Das körperliche Geschlecht: die Hormone steuern die Entwicklung der weiblichen oder männlichen Geschlechtsorgane, aber auch der entsprechenden Zentren im Gehirn. Dadurch empfinden wir später so, wie wir äußerlich gebaut sind. Tritt hier ein Fehler in der vorgeburtlichen Entwicklung auf – etwa durch Streß der Mutter – können verschiedene Abweichungen auftreten. Die männlichen Geschlechtsorgane eines XY-Kindes entwickeln sich nur teilweise. Bei der Geburt hat das Kind dann einen kleinen Penis, aber auch Schamlippen. Oder die körperliche Entwicklung ist männlich, aber das Gehirn empfindet „weiblich". Das wäre eine mögliche Ursache für Transsexuelität, aber auch für Homosexualität. Der Unterschied liegt dann in der Frage, ob nur die sexuelle Orientierung (Homosexualität) oder auch die sexuelle Identität (Transsexualität) von der Abweichung betroffen ist.
Das psychosoziale Geschlecht: Der Grundstock wird mit der vorgeburtlichen Gehirnentwicklung gelegt. Entscheidend für das Endergebnis ist aber die Erziehung. Welche Rollenmuster aus der Umgebung verbindet das Kind mit seiner angeborenen Geschlechtsidentität? Hier hat die Umwelt einen großen Einfluß. Ist das Gehirn aber durch Einwirkung der „falschen" Hormone vor der Geburt auf eine andere Identität geprägt als sein Körperbau vermuten läßt, wählt das Kind auch spontan und gegen den Widerstand der Eltern das Spielzeug, die Kleidung und typische Verhaltensweisen des anderen Geschlechts.

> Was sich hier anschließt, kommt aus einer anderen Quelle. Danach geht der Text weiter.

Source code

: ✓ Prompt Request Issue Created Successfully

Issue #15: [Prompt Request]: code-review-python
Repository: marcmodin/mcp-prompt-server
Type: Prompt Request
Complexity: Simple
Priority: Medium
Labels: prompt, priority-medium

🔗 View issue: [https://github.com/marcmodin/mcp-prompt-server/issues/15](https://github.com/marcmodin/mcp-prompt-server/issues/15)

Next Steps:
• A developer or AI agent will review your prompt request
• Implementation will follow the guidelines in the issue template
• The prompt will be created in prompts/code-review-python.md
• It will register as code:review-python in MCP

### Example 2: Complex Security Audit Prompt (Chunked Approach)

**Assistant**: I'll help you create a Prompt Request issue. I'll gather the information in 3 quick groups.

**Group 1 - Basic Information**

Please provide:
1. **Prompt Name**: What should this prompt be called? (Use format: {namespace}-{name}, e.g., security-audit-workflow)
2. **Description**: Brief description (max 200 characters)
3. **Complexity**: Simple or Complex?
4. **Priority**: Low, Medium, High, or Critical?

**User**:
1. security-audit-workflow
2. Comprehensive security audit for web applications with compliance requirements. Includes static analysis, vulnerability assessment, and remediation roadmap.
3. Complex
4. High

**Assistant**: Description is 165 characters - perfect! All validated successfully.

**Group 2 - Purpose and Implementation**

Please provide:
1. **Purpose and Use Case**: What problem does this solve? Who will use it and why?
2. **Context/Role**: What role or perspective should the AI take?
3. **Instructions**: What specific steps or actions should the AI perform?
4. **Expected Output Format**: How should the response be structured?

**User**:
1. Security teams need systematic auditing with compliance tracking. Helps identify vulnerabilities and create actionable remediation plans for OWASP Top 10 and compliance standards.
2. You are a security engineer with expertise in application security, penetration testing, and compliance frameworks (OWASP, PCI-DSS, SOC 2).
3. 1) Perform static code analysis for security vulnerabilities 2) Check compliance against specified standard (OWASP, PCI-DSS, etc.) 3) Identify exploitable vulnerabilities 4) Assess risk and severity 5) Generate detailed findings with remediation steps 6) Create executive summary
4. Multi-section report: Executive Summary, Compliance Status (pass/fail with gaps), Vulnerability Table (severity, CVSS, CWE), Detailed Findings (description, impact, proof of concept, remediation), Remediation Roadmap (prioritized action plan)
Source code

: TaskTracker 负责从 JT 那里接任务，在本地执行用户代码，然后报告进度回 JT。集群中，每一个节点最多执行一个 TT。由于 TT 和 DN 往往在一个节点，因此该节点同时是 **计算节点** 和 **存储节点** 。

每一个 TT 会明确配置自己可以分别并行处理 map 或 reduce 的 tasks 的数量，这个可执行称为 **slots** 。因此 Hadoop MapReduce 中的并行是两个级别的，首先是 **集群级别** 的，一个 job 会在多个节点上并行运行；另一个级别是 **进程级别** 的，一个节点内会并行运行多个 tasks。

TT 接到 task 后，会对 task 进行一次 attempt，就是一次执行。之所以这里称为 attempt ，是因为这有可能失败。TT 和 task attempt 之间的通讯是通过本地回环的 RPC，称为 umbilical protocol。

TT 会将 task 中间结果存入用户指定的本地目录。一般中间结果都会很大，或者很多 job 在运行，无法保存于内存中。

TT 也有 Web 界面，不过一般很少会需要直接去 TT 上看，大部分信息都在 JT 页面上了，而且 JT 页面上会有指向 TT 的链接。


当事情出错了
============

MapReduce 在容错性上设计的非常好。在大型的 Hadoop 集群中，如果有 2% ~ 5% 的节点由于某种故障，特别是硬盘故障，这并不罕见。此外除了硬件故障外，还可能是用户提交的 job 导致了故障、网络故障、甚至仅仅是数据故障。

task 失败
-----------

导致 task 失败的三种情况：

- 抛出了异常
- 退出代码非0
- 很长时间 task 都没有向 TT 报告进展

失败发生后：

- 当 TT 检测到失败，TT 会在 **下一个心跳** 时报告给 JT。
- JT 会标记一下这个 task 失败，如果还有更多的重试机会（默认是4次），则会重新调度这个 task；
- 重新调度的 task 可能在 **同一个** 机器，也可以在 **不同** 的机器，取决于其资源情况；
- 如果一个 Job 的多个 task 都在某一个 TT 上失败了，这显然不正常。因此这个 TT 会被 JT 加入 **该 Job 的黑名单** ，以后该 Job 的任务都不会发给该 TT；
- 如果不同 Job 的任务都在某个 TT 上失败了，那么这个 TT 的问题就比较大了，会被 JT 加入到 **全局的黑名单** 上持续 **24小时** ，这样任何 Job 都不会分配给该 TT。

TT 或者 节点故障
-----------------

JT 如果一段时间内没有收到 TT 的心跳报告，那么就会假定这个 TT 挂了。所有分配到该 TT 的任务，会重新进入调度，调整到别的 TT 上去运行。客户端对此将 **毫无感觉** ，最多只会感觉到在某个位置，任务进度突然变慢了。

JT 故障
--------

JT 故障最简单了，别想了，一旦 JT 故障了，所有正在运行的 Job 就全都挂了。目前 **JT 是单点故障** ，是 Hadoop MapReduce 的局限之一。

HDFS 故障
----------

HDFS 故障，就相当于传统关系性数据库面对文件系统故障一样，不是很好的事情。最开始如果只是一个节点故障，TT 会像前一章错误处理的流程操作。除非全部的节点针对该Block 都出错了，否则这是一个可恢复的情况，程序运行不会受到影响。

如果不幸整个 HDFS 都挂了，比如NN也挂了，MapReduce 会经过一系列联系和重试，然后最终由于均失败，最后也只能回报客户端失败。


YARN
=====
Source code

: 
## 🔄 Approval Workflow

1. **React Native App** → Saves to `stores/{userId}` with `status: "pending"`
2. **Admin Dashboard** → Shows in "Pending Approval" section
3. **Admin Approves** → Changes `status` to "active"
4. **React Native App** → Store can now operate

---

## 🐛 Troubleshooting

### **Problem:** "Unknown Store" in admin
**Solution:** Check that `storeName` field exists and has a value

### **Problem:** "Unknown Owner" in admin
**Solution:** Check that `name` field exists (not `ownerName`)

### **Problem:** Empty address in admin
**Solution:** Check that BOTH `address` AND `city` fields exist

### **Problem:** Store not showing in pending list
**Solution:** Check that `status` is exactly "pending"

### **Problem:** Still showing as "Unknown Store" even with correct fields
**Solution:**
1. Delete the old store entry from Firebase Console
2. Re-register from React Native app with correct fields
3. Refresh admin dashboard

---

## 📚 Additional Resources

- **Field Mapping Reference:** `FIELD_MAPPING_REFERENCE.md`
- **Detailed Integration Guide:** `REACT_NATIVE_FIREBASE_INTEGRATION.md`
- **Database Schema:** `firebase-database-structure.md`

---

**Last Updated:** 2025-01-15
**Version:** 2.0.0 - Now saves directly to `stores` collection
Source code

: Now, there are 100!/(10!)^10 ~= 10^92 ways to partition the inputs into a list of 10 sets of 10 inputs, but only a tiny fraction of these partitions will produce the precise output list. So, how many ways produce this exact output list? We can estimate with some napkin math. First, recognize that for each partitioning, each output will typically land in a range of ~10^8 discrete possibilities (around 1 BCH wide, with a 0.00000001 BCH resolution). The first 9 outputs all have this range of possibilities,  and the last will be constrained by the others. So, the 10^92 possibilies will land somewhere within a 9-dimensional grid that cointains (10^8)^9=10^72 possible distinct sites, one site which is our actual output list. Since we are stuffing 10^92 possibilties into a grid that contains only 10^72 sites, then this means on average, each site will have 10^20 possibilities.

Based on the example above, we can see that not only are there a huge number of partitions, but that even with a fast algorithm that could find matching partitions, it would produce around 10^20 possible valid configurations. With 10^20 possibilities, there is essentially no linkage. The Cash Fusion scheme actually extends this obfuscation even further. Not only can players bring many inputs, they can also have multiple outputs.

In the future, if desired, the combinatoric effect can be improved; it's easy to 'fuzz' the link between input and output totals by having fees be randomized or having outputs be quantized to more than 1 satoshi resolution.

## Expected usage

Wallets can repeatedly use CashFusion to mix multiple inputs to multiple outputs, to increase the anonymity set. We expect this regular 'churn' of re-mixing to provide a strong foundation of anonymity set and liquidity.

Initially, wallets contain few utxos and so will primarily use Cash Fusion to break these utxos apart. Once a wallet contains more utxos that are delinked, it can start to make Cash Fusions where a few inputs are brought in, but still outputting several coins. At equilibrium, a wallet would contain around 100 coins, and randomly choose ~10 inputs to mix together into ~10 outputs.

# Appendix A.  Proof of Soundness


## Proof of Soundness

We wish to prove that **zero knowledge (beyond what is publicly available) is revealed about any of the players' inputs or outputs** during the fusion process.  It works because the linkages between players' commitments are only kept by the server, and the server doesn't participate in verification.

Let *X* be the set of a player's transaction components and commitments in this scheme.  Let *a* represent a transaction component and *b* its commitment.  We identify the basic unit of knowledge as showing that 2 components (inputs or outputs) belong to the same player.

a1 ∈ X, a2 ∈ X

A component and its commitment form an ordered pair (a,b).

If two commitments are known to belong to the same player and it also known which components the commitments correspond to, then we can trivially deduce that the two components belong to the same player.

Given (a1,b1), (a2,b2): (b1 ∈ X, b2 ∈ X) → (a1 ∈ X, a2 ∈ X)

Wird bei allen vier Etappen der Entwicklung das genetische Geschlecht bestätigt, wird sich das Kind klar als Mann oder Frau verstehen. Wird aber mal das eine und mal das andere Geschlecht „gewählt", ist eine Form der Transsexualität das Ergebnis. Die Person fühlt sich innerlich zerrissen und von der Umwelt gedrängt, die Geschlechtsidentität zu wählen, die seinem körperlichen Äußeren entspricht. Häufig – aber nicht immer! – ist das psychosoziale Geschlecht stärker. Das Resultat: der oder die Betroffene entscheidet sich für eine Geschlechts-umwandlung, also für eine Anpassung des körperlichen an das psychische Geschlecht. Trotz der Komplikationen und zum Teil schweren Nebenwirkungen, die eine solche heikle Operation mit sich bringt.